En aquella época dorada y de explosión, del mismo modo ningún cliente objetaba la tremenda inflación reflejada en las cartas teiboleras, tampoco le hacían el feo a las bebidas adulteradas y se tragaban el gangsteril trato que pretendía quitarle hasta el último centavo. Dentro de un table uno es un tipo mandilón y maleable que dice si a todo mientras se regodea con el espectáculo de las nalgas al aire a ritmo de rockanrol. Y más te vale no hacerte el tio rudo.

Por alguna extraña razón (que nos lleva a ser una de las ciudades en el mundo con los precios más caros para entradas a conciertos de rock), fue en el Distrito Federal donde las cifras más se elevaron. En otras ciudades del interior de la República en donde se explotaba y explota más el talento local (pongo como ejemplos Guadalajara y Monterrey), y pese a que cualquiera sabe que al table se va a gastar buen billete, nunca tuvieron necesidad de recurrir al abuso como modus operandi. En el DF, esta misma noche abren tables que tazan una simple cuba en 250 pesos (¡más 15% del "servicio"!), misma cantidad a palmar si uno desea conceder un trago a su dama de compañía. En la capital de Jalisco, donde las mujeres no se caen, sino que se levantan de tan buenas, los precios son tan populares que uno puede asistir a la visita de los siete teibols y no acabar desfalcado. Y aun bailan chicas que de verdad roban el aliento.

El último baile

Actualmente visitar un téibol en la capital del país es una experiencia amarga y frustrante. Sin recursos para el mantenimiento adecuado, los locales se caen de mugre y el gran público ejecutivo que dio sustento al bisne ahora brilla por su ausencia. Las extranjeras huyeron del país y el peso de mantener el espectáculo ahora recae en rechonchas primas venidas de la periferia de la ciudad a las que les queda enorme la encomienda.
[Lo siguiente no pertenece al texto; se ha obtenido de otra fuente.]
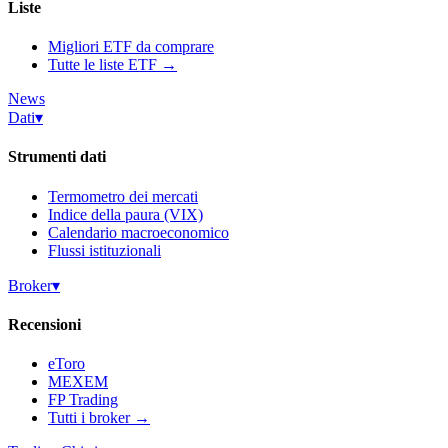
Liste
Migliori ETF da comprare
Tutte le liste ETF →
News
Dati
▾
Strumenti dati
Termometro dei mercati
Indice della paura (VIX)
Calendario macroeconomico
Flussi istituzionali
Broker
▾
Recensioni
eToro
MEXEM
FP Trading
Tutti i broker →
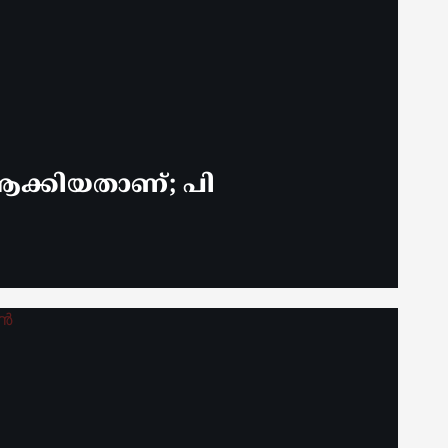
ക്കിയതാണ്; പി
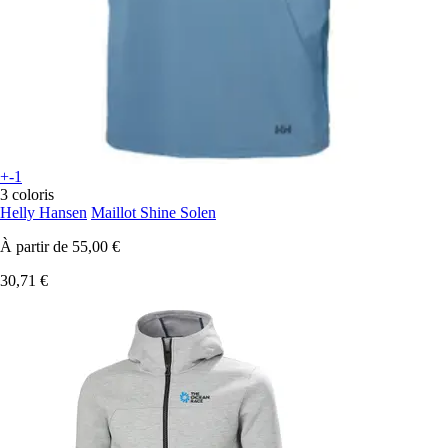
+-1
3 coloris
Helly Hansen
Maillot Shine Solen
À partir de
55,00 €
30,71 €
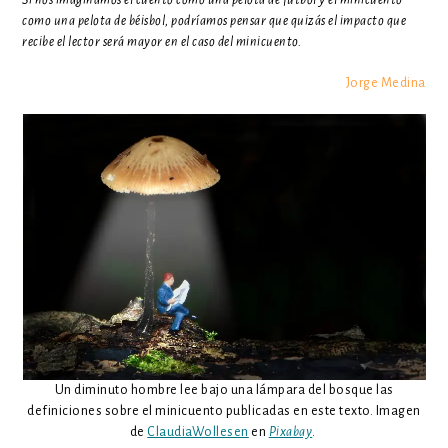
como una pelota de béisbol, podríamos pensar que quizás el impacto que
recibe el lector será mayor en el caso del minicuento.
Jorge Medina
Un diminuto hombre lee bajo una lámpara del bosque las
definiciones sobre el minicuento publicadas en este texto. Imagen
de
ClaudiaWollesen
en
Pixabay
.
Sin entender la dimensión de la crisis, las empresas continúan con su política de cobros excesivos para alcoholes de dudosa procedencia. A esa calamidad, súmele la falta de imaginación de los mánagers que no han podido darle vuelta de tuerca a la fórmula de presentar una bailarina a la vez bajo la impostada voz del locutor padrote. Y lo que es peor, la rutina de las reinas está tan vista que ya no asusta ni a los meseros, sus perpetuos enamorados.
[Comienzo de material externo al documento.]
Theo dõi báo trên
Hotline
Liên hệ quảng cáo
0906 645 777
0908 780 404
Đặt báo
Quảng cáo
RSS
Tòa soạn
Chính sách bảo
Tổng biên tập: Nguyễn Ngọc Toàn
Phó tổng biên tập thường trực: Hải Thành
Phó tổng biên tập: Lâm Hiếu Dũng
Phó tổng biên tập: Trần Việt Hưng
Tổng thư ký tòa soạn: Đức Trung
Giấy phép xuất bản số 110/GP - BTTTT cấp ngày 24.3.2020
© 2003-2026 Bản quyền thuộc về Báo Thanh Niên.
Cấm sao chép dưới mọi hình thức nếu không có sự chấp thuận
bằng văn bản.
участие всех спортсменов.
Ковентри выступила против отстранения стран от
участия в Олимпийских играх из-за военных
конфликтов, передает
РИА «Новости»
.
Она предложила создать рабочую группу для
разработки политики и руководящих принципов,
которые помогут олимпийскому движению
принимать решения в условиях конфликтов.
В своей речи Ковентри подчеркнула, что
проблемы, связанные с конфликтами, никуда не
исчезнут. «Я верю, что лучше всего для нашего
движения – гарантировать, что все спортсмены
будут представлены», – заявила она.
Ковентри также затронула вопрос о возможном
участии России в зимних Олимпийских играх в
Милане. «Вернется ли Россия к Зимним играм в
Tan triste panorama puede ser comprobado al visitar unos cuántos de estos locales, antes impregnados de glamour, finas esencias y mujeres de ensueño.

Uno de los más famosos, considerado de nivel medio y ubicado en la calle Florencia en la Zona Rosa, se erige como el ejemplo más claro de la decadencia del gramio. Ninguna bailarina es digna de dirigirle la mirada, y en las mismas butacas antes distinguidos clientes VIP compartieron whisky escocés, ahora conviven cuatro con facha de viene-viene que beben cerveza clara. No obstante la obviedad de su pranganes, la desesperada gerencia les envía a cuatro humilladas leidis que obvio, no logran sacarle a los vagos ni siqjuiera un boleto del metro.
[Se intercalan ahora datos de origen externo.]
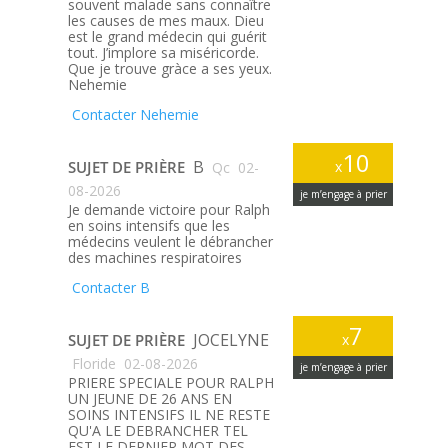
souvent malade sans connaître
les causes de mes maux. Dieu
est le grand médecin qui guérit
tout. J’implore sa miséricorde.
Que je trouve gràce a ses yeux.
Nehemie
Contacter Nehemie
10
B
SUJET DE PRIÈRE
x
Qc
02-
08-2026
je m’engage à prier
Je demande victoire pour Ralph
en soins intensifs que les
médecins veulent le débrancher
des machines respiratoires
Contacter B
7
JOCELYNE
SUJET DE PRIÈRE
x
Floride
02-08-2026
je m’engage à prier
PRIERE SPECIALE POUR RALPH
UN JEUNE DE 26 ANS EN
SOINS INTENSIFS IL NE RESTE
QU'A LE DEBRANCHER TEL
EST LE DERNIER MOT DES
En otro congal, ex cabaret que se adaptó a los teiboleros tiempos, ubicado sobre el Eje Central Lázaro Cárdenas, el cinismo y extravío de los encargados llega a niveles apocalípticos. Entre baile y baile, y sin importar la tortura a la que someten a su clientela, dejan correr los éxitos de Roberto Carlos, el más antierótico de los viejos románticos. Aunque eso sí, no perdonan las tarifas a la altura de una gran capital, pese a ser una pista de clase y colonia popular.

A veinte años de su erótica explosión, tras ser sometidos a infinidad de reportajes, estudios sociológicos y análisis filosóficos, el téibol se halla frente a un dique poderoso que puede definir su existencia. Si logra evadir al destino que ya lo alcanzó; si se sacuden las telarañas conceptuales y mejoran su oferta tarifaria con un elenco mejorado, puede que vuelvan a rescatar un poquito de la gloria perdida.

Si no, es mejor que volvamos a los tiempos del burlesque y el cabaret.